Attention spans both in school and at work are decreasing. A study conducted by Microsoft proved that because of our increasingly digital lifestyles, people have shorter attention spans than goldfish. The study surveyed 2,000 participants and found that while they could multitask at great lengths, their attention span had fallen to an average of eight seconds. A goldfish’s attention span is nine seconds.
Attention span is defined as a period of time when a person is focused on a task. Given this new information, how do we improve our attention span? What can we do to get ourselves to focus for longer periods of time? This article will talk about insights from psychology experts on how the brain works and what we can do to improve our attention spans.
Tips to Improve Focus
Improving attention spans may seem like a daunting task, but the solutions could lie in simple changes. Lifehack provides some helpful tips on how adults can improve their focus, with one of the top tips being to determine what the important things in your life are. Once you know your goal, it becomes easier to know where to dedicate your focus. You can then break your goal down into smaller, attainable tasks that lead you towards your main objective.
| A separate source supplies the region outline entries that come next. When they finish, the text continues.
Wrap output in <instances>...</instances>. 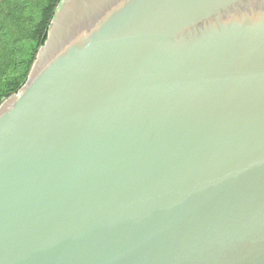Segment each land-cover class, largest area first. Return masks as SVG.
<instances>
[{"label": "water", "instance_id": "water-1", "mask_svg": "<svg viewBox=\"0 0 264 264\" xmlns=\"http://www.w3.org/2000/svg\"><path fill=\"white\" fill-rule=\"evenodd\" d=\"M0 264H264V0H60L0 104Z\"/></svg>", "mask_w": 264, "mask_h": 264}, {"label": "trees", "instance_id": "trees-1", "mask_svg": "<svg viewBox=\"0 0 264 264\" xmlns=\"http://www.w3.org/2000/svg\"><path fill=\"white\" fill-rule=\"evenodd\" d=\"M60 0H0V104L27 80Z\"/></svg>", "mask_w": 264, "mask_h": 264}]
</instances>
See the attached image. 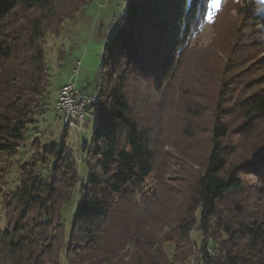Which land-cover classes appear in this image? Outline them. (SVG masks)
<instances>
[{
  "label": "trees",
  "instance_id": "1",
  "mask_svg": "<svg viewBox=\"0 0 264 264\" xmlns=\"http://www.w3.org/2000/svg\"><path fill=\"white\" fill-rule=\"evenodd\" d=\"M90 1L0 0V162L18 154L36 117L47 112L48 37L62 36ZM213 2L127 0L87 112L96 114L93 138L83 144L80 161L65 144L67 126L58 144L33 142L19 187L2 199L0 264H188L197 246L191 240L195 231L203 235L202 247L210 238L216 242L204 264H264V140H257L250 160L236 162L241 140L233 136L264 131V79L244 85L234 80L241 75L235 70L264 65V57L253 61L264 54V0H219L214 30L231 10L237 19L222 49L214 42L204 51L205 59L211 54L226 60L212 77L216 91L204 160L198 170L188 168L185 192L177 193L184 194L181 203H168L156 228L144 232L132 212L138 198L144 205L156 200L165 183L133 88L144 84L152 99L169 101L186 58L202 51L195 50ZM239 116L244 124L233 129ZM79 162L88 168L86 182ZM0 173L4 181L6 169ZM254 179L258 191L250 193ZM164 227L168 231L161 236ZM167 245L174 246L172 259Z\"/></svg>",
  "mask_w": 264,
  "mask_h": 264
},
{
  "label": "rangeland",
  "instance_id": "2",
  "mask_svg": "<svg viewBox=\"0 0 264 264\" xmlns=\"http://www.w3.org/2000/svg\"><path fill=\"white\" fill-rule=\"evenodd\" d=\"M214 3V2H213ZM213 5V4H212ZM127 0H91L74 16V20L65 25V30L59 38L48 37L47 42V65L50 75L49 102L47 112L36 117L35 125L30 126L29 133L25 138L24 147L15 157H7L0 162V169H6L4 181L0 177V223L6 228L5 213L2 210V199L4 195L16 192L20 185V168L28 162L34 150L33 142L39 139L41 144L53 145L62 141L66 125L57 113L58 91L65 85L72 84L78 90H83L95 96L101 85L102 66L105 62L106 47L113 38L119 23L125 18L127 11ZM218 8L212 7L202 34L199 39V48L202 50L190 54L186 58L185 67L175 87L168 93L169 101L152 99V90L141 85L133 90L136 92L135 101L141 110L142 124L152 131L157 146V167L159 174L165 179L160 187L156 200L150 198L149 205H144L141 198L137 199V208L133 212L135 221L142 227L144 232L156 228L161 220L157 217L162 210L165 211L168 203L175 200V204L181 203L183 197L177 195L183 189V178L188 175V168L195 170L206 155L207 142L210 137L209 131L213 113L214 94L216 91L213 75L216 69L222 68L225 59L221 56L205 59L204 51L215 42L217 49H222L229 40L230 32L236 23V12H227V17L221 21L218 32L212 24ZM224 34L226 38L222 37ZM216 35H219L217 38ZM191 55H195L192 57ZM205 55V56H204ZM191 56V57H190ZM261 55L254 57L253 61L263 58ZM197 60V63L195 62ZM252 61V62H253ZM258 63V62H257ZM254 63L248 70L241 72L235 70L238 78H234L240 85L250 80L264 77V65ZM248 66V65H247ZM209 69V73L207 72ZM190 89L182 93L183 89ZM184 94V95H183ZM188 94V95H187ZM183 95V96H182ZM140 101V102H139ZM233 129L244 124L240 116L232 121ZM97 125L95 111L86 114L81 132H74L69 128L65 144L73 152V156L79 161L82 159V146L91 142L93 132ZM262 132V131H261ZM235 142L241 140L238 155L235 161L250 160L255 153L257 140H264V131L261 135L248 134L247 137L233 135ZM84 162H79V173L81 180L86 182L89 177L88 168ZM44 174V173H43ZM46 174V173H45ZM2 174L0 173V176ZM253 178V177H252ZM182 180V181H181ZM257 180L249 182L250 193H257ZM77 193L66 215L67 225L74 211ZM173 203V204H174ZM179 206V204H178ZM163 222V221H161ZM168 231L164 227L161 236ZM160 236V237H161ZM203 235L200 231L192 234L193 242L201 247ZM169 257H174V246L167 245Z\"/></svg>",
  "mask_w": 264,
  "mask_h": 264
},
{
  "label": "built area",
  "instance_id": "3",
  "mask_svg": "<svg viewBox=\"0 0 264 264\" xmlns=\"http://www.w3.org/2000/svg\"><path fill=\"white\" fill-rule=\"evenodd\" d=\"M94 103V96L83 90H78L72 84L65 85L59 91L57 113L64 124L74 132L83 129V123L90 106ZM215 240L210 238L205 247L195 246L188 264H204V256L215 253Z\"/></svg>",
  "mask_w": 264,
  "mask_h": 264
},
{
  "label": "snow or ice",
  "instance_id": "4",
  "mask_svg": "<svg viewBox=\"0 0 264 264\" xmlns=\"http://www.w3.org/2000/svg\"><path fill=\"white\" fill-rule=\"evenodd\" d=\"M212 7H213L214 9L219 8V7H220L219 0H215V2L213 3ZM209 19H211V17H209Z\"/></svg>",
  "mask_w": 264,
  "mask_h": 264
},
{
  "label": "crops",
  "instance_id": "5",
  "mask_svg": "<svg viewBox=\"0 0 264 264\" xmlns=\"http://www.w3.org/2000/svg\"><path fill=\"white\" fill-rule=\"evenodd\" d=\"M60 90H61V89H60ZM60 90H59V91H60ZM59 91H58V94H59ZM83 130H84V128L82 129V131H83ZM82 131H81V132H82Z\"/></svg>",
  "mask_w": 264,
  "mask_h": 264
}]
</instances>
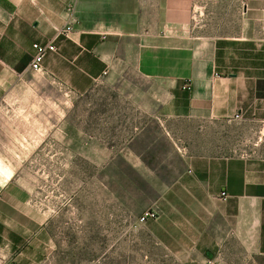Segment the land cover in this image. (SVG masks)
Returning a JSON list of instances; mask_svg holds the SVG:
<instances>
[{"label":"crops","instance_id":"1","mask_svg":"<svg viewBox=\"0 0 264 264\" xmlns=\"http://www.w3.org/2000/svg\"><path fill=\"white\" fill-rule=\"evenodd\" d=\"M72 1L0 0V134L5 94L35 95L34 45L55 46L38 72L42 112L29 96L27 127L6 122L17 143L0 145V264H55L51 196L37 203L20 150L33 146L19 138L37 123L72 137L57 88L91 105L70 125L71 148H83L85 121L87 147L122 146L130 217L156 212L138 227L170 264H264V0H76L65 35ZM128 250L117 264H147Z\"/></svg>","mask_w":264,"mask_h":264},{"label":"rangeland","instance_id":"2","mask_svg":"<svg viewBox=\"0 0 264 264\" xmlns=\"http://www.w3.org/2000/svg\"><path fill=\"white\" fill-rule=\"evenodd\" d=\"M26 79V78H25ZM37 82V88L29 94L28 89L10 90L2 100L5 114L4 130L0 134V145H16L17 137L7 135L6 122L14 121L27 127L28 97H36V111L43 110L42 86L47 82L42 73L34 72L30 78ZM31 91V90H30ZM54 92V90H53ZM63 115L67 118L69 134L72 137L50 136L36 125L37 135L20 136V146L30 143L32 148H20L25 157L22 174L34 188L37 203L43 208L46 195L51 196L52 214V257L55 264H114L115 257L129 255L147 256V264H156V257L171 263V254L158 246L157 239L149 229H140L137 219L130 217L131 209L125 201L123 148H89L91 125L85 121L83 148H71L76 131L70 127L76 122V115L90 111L86 99L81 105L71 93L55 90ZM18 98L20 100H18ZM34 105L32 104V108ZM57 111V112H58ZM38 115V113H37ZM38 118V117H37ZM98 126V125H96ZM55 127H53V130ZM103 130H100L99 133ZM54 132V131H53ZM45 133V135H44ZM81 143V138L78 137ZM112 143L115 131L103 138ZM119 142V141H118ZM122 143V142H119ZM236 153L252 154L256 148H231ZM30 150V152H28ZM228 149H219L225 153ZM234 153V152H233ZM112 198L108 200V197ZM147 209L145 211H148ZM144 211V212H145ZM154 222V220L152 221ZM151 222L148 223V225ZM147 224V223H146ZM152 224V223H151ZM150 224V225H151ZM131 226V227H130ZM142 249V253H140ZM160 258V259H161Z\"/></svg>","mask_w":264,"mask_h":264},{"label":"built area","instance_id":"3","mask_svg":"<svg viewBox=\"0 0 264 264\" xmlns=\"http://www.w3.org/2000/svg\"><path fill=\"white\" fill-rule=\"evenodd\" d=\"M75 9H76V0H73L67 7V11L69 14L67 24L61 28L59 31L62 34L68 35V33L72 30L73 24L75 22ZM36 54L33 57L30 67L31 69L40 72L42 70V62L45 56V53L48 50H54L55 46L53 44L42 45V44H35ZM225 195V192L223 193ZM156 218V212L152 209L145 211L139 218L138 223L146 224L148 219Z\"/></svg>","mask_w":264,"mask_h":264},{"label":"water","instance_id":"4","mask_svg":"<svg viewBox=\"0 0 264 264\" xmlns=\"http://www.w3.org/2000/svg\"><path fill=\"white\" fill-rule=\"evenodd\" d=\"M209 254V253H208ZM209 255H211V254H209Z\"/></svg>","mask_w":264,"mask_h":264}]
</instances>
Similarly, Knowbly’s Shawn Burson, Director of Learning Design, in his article titled Instructor-led to Instructor-less, suggests teachers should clearly identify the main point of the lesson and provide purposeful interactive learning when creating a lesson plan. Classroom settings also need to change in order to keep up with modern developments on decreasing attention spans.
The Connection Between Psychology and Learning
Inc.com’s feature on attention exercises shows that scientific research is increasingly being used to help improve focus. One example given is how reading longer books is proven to increase concentration compared to only reading short content (usually online). This is leading to a need for more professionals who understand how students learn, with the increasing research having a knock-on effect on the psychology profession. Maryville University reveals that there is a demand for more psychologists who understand the connection between “psychology and education." As more professionals find these connections, more changes can be implemented in the classroom. Integrating science-backed techniques for increasing focus will create a more productive workforce in the future.
While mobile devices are certainly the cause of diminishing attention spans, they could also help improve concentration if used differently. The Training Journal looked at the potential of m-learning, which is where employees and students learn directly from their phones. The tap and learn concept allows users to learn whenever they want, and the content is designed to be much shorter. This helps improve attention spans because the learners are actively engaged in choosing when and how they learn. These concepts are used increasingly in hybrid classrooms to improve equity in access for all learners and to increase engagement and retention.
The decline of individual attention spans may seem like a trivial problem, but it’s an issue that could influence how our society functions in the future. A world full of people who can’t focus on one task for long periods of time means a less productive world. Improving our attention spans through research-backed solutions may be the first step to a more industrious and capable society.